=== Section Start ===
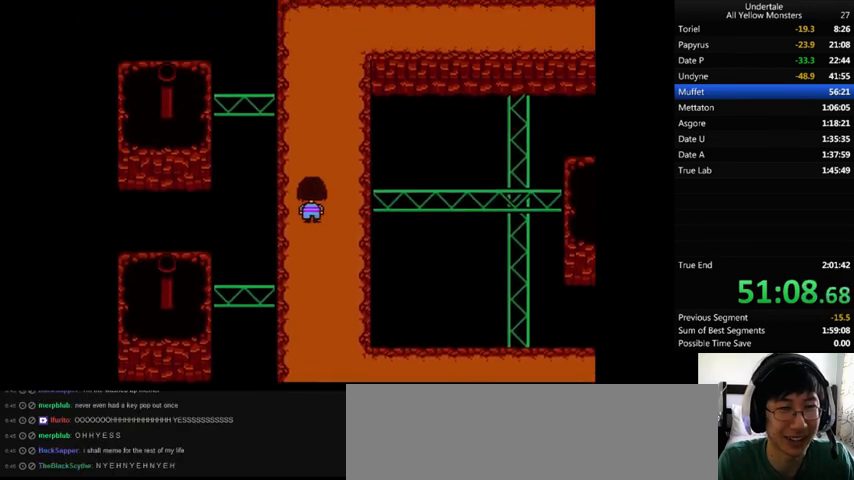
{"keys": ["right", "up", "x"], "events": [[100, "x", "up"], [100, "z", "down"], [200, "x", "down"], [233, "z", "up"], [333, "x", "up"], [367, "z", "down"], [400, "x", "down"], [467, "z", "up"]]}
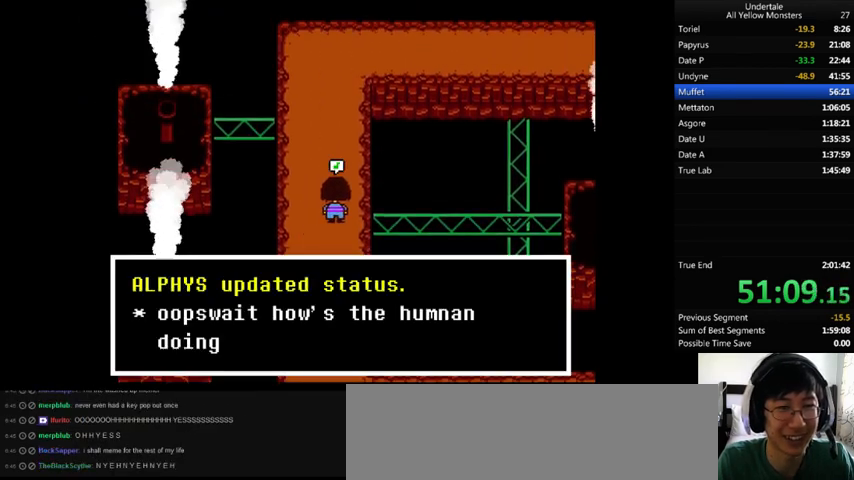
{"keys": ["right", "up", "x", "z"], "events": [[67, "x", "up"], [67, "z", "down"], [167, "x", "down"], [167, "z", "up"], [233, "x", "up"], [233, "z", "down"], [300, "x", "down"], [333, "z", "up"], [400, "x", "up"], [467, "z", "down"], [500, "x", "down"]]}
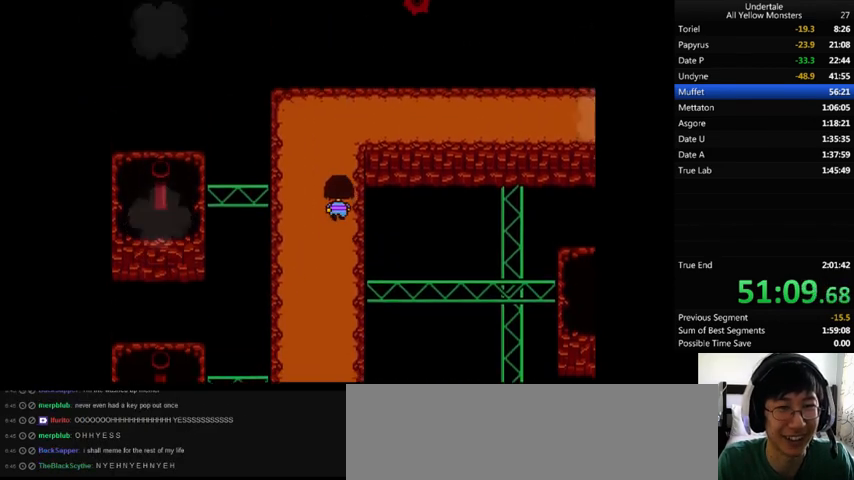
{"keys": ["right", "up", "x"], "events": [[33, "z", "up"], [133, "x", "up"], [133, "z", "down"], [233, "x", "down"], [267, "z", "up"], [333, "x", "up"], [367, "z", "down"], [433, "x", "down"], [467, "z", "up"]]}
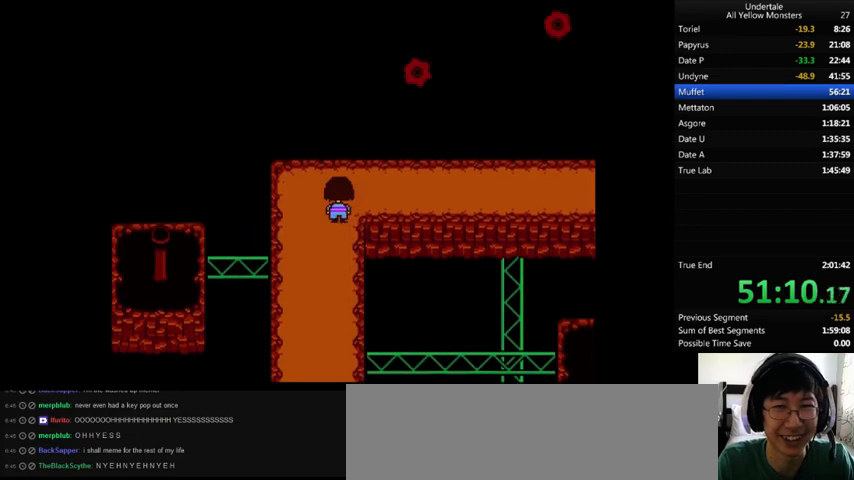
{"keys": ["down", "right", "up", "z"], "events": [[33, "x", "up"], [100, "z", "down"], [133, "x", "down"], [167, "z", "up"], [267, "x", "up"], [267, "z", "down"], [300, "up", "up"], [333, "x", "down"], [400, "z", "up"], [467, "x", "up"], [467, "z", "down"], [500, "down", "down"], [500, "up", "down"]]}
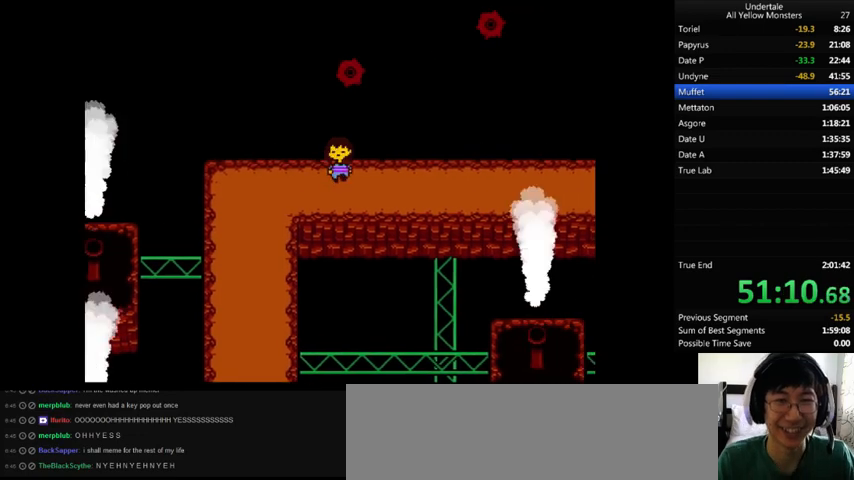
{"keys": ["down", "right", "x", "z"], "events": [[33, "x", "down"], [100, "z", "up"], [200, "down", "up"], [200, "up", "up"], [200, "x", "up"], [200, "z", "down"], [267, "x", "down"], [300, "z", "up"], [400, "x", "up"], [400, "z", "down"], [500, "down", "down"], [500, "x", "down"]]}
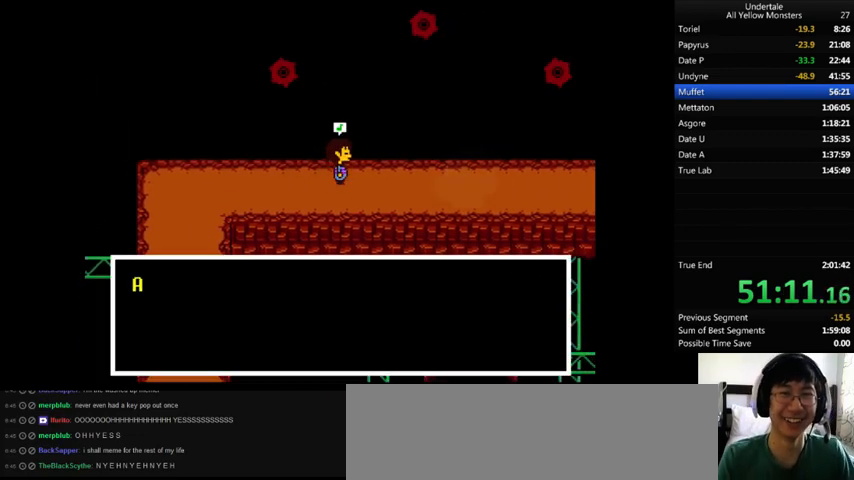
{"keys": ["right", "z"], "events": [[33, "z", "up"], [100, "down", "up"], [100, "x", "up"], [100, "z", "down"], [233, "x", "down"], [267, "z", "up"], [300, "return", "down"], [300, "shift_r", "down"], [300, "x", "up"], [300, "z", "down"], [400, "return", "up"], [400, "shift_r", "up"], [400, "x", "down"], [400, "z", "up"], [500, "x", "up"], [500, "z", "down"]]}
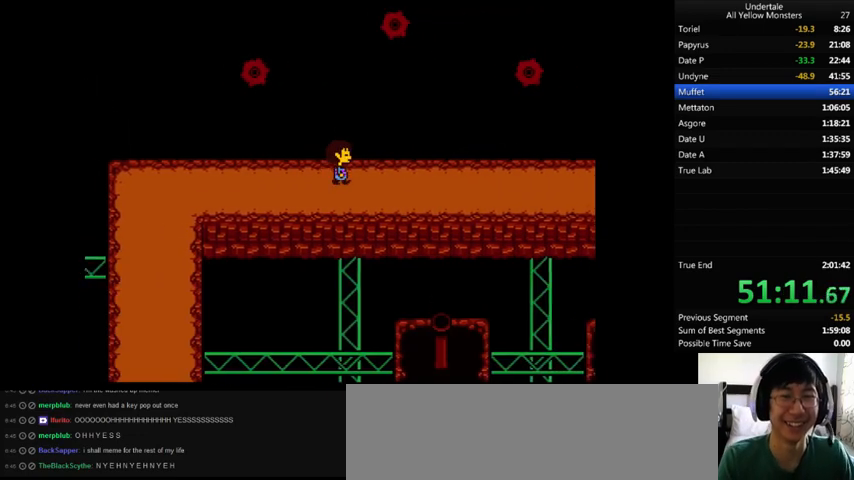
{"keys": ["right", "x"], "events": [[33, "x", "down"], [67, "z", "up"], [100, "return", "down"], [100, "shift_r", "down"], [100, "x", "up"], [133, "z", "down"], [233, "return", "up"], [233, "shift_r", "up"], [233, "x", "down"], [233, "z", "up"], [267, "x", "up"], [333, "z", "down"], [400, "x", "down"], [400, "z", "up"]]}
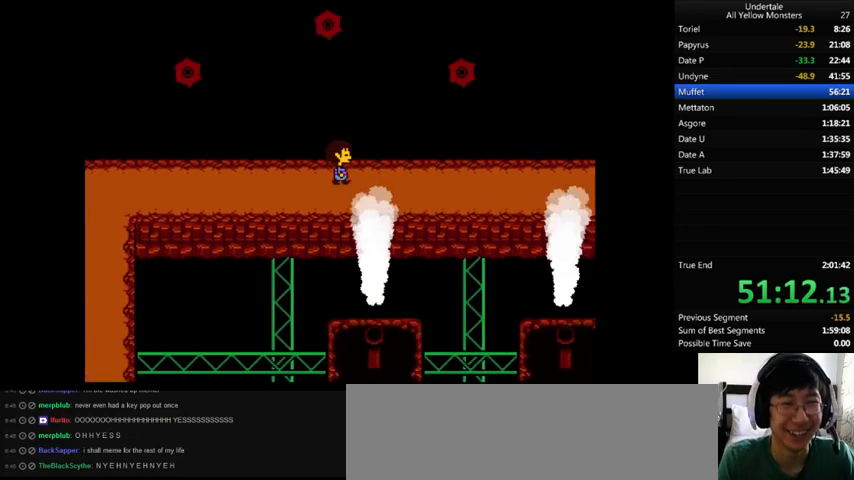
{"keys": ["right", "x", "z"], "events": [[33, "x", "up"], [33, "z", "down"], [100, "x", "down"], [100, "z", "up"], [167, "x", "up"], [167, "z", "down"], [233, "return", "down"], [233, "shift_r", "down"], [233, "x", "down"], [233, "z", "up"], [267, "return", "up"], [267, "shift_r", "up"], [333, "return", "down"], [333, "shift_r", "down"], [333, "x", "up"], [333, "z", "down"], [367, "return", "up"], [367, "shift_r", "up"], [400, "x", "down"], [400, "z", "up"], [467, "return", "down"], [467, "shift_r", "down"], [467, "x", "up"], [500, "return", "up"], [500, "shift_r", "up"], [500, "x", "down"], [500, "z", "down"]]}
=== Section End ===
• [WORK REQUEST]: Copy the entries exactly. Leave the pictures out.

• [EXERCISE ANSWER]:
{"keys": ["right", "up", "x"], "events": [[100, "x", "up"], [100, "z", "down"], [200, "x", "down"], [233, "z", "up"], [333, "x", "up"], [367, "z", "down"], [400, "x", "down"], [467, "z", "up"]]}
{"keys": ["right", "up", "x", "z"], "events": [[67, "x", "up"], [67, "z", "down"], [167, "x", "down"], [167, "z", "up"], [233, "x", "up"], [233, "z", "down"], [300, "x", "down"], [333, "z", "up"], [400, "x", "up"], [467, "z", "down"], [500, "x", "down"]]}
{"keys": ["right", "up", "x"], "events": [[33, "z", "up"], [133, "x", "up"], [133, "z", "down"], [233, "x", "down"], [267, "z", "up"], [333, "x", "up"], [367, "z", "down"], [433, "x", "down"], [467, "z", "up"]]}
{"keys": ["down", "right", "up", "z"], "events": [[33, "x", "up"], [100, "z", "down"], [133, "x", "down"], [167, "z", "up"], [267, "x", "up"], [267, "z", "down"], [300, "up", "up"], [333, "x", "down"], [400, "z", "up"], [467, "x", "up"], [467, "z", "down"], [500, "down", "down"], [500, "up", "down"]]}
{"keys": ["down", "right", "x", "z"], "events": [[33, "x", "down"], [100, "z", "up"], [200, "down", "up"], [200, "up", "up"], [200, "x", "up"], [200, "z", "down"], [267, "x", "down"], [300, "z", "up"], [400, "x", "up"], [400, "z", "down"], [500, "down", "down"], [500, "x", "down"]]}
{"keys": ["right", "z"], "events": [[33, "z", "up"], [100, "down", "up"], [100, "x", "up"], [100, "z", "down"], [233, "x", "down"], [267, "z", "up"], [300, "return", "down"], [300, "shift_r", "down"], [300, "x", "up"], [300, "z", "down"], [400, "return", "up"], [400, "shift_r", "up"], [400, "x", "down"], [400, "z", "up"], [500, "x", "up"], [500, "z", "down"]]}
{"keys": ["right", "x"], "events": [[33, "x", "down"], [67, "z", "up"], [100, "return", "down"], [100, "shift_r", "down"], [100, "x", "up"], [133, "z", "down"], [233, "return", "up"], [233, "shift_r", "up"], [233, "x", "down"], [233, "z", "up"], [267, "x", "up"], [333, "z", "down"], [400, "x", "down"], [400, "z", "up"]]}
{"keys": ["right", "x", "z"], "events": [[33, "x", "up"], [33, "z", "down"], [100, "x", "down"], [100, "z", "up"], [167, "x", "up"], [167, "z", "down"], [233, "return", "down"], [233, "shift_r", "down"], [233, "x", "down"], [233, "z", "up"], [267, "return", "up"], [267, "shift_r", "up"], [333, "return", "down"], [333, "shift_r", "down"], [333, "x", "up"], [333, "z", "down"], [367, "return", "up"], [367, "shift_r", "up"], [400, "x", "down"], [400, "z", "up"], [467, "return", "down"], [467, "shift_r", "down"], [467, "x", "up"], [500, "return", "up"], [500, "shift_r", "up"], [500, "x", "down"], [500, "z", "down"]]}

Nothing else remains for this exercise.